Japanese stocks have had an incredible run so far this year. The benchmark Nikkei 225 index is up 32.7% as May 1. Compared with this, only a few of the developed indices are up by double-digit percentages. The year-to-date performance of major developed indices as of May 1, are listed below:
- DAX: 4.0%
- FTSE 100: 9.4%
- CAC-40: 5.9%
- S&P 500: 11.0%
- Dow Jones Industrial Average: 12.2%
- IBEX 35: 3.1%
- Swiss Market: 15.9%
Note: Except the U.S. and UK markets, the rest of the markets were closed on May 1, for the Labor Day holiday.
I wrote an article about investing in Japanese stocks back in January. Since that time the Nikkei has surged to outperform the U.S. indices.

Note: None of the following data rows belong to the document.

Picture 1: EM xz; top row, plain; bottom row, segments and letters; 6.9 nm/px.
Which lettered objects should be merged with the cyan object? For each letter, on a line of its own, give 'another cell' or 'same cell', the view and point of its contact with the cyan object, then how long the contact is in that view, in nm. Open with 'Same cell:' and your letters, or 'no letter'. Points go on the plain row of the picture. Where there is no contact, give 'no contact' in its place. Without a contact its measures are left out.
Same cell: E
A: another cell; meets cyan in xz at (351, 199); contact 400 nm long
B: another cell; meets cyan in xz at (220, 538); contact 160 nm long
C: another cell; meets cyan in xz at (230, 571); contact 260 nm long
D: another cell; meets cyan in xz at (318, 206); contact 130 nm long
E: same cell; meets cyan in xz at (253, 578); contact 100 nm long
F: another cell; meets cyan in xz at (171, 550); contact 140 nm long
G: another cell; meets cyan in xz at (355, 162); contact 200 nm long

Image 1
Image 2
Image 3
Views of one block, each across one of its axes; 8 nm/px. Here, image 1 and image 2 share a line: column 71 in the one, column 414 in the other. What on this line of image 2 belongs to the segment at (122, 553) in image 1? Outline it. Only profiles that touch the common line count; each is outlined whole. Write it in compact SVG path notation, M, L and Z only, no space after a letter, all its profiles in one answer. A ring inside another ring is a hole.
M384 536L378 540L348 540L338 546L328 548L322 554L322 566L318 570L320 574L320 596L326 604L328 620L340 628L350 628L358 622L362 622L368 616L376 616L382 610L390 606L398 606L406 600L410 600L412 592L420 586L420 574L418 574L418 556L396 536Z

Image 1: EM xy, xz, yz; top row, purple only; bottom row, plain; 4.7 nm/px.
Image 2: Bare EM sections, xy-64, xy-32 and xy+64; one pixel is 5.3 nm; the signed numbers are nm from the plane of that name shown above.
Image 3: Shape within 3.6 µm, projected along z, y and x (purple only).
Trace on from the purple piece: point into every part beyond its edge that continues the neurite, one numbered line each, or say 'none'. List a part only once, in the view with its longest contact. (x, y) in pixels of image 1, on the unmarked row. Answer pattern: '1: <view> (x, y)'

The chart below shows the two-year performance of Nikkei against the S&P 500 and Dow Jones indices:
Click to enlarge
Source: Yahoo Finance
A significant portion of the gains in the Japanese equity markets can be attributed to foreign investors. After the asset bubble burst in the early 90s, domestic investors have continued to avoid stocks and the country has one of the lowest stock market participation rates among developed countries. Due to the steep rise of Japanese stock prices this year, investors may want to tread cautiously before initiating any new positions. In the past two decades the Nikkei rallied many times only to lose all the gains.
The best way to gain exposure to Japan is via ETFs. The iShares MSCI Japan ETF (NYSEARCA:EWJ) is the country-specific ETF for Japan. It has an asset base of over $10.0 billion and total holdings of 313 companies. The other two Japan-focused iShares ETFs are iShares Japan Large-Cap ETF (ITF) and iShares MSCI Japan Small-Cap ETF (NYSEARCA:SCJ).